What the task requires:
Could you print every record below exactly as it appears?

Dataset entries:
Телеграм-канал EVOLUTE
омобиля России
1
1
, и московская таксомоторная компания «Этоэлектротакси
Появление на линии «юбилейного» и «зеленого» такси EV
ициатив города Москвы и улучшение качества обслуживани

Task output:
Телеграм-канал EVOLUTE
омобиля России
1
1
, и московская таксомоторная компания «Этоэлектротакси
Появление на линии «юбилейного» и «зеленого» такси EV
ициатив города Москвы и улучшение качества обслуживани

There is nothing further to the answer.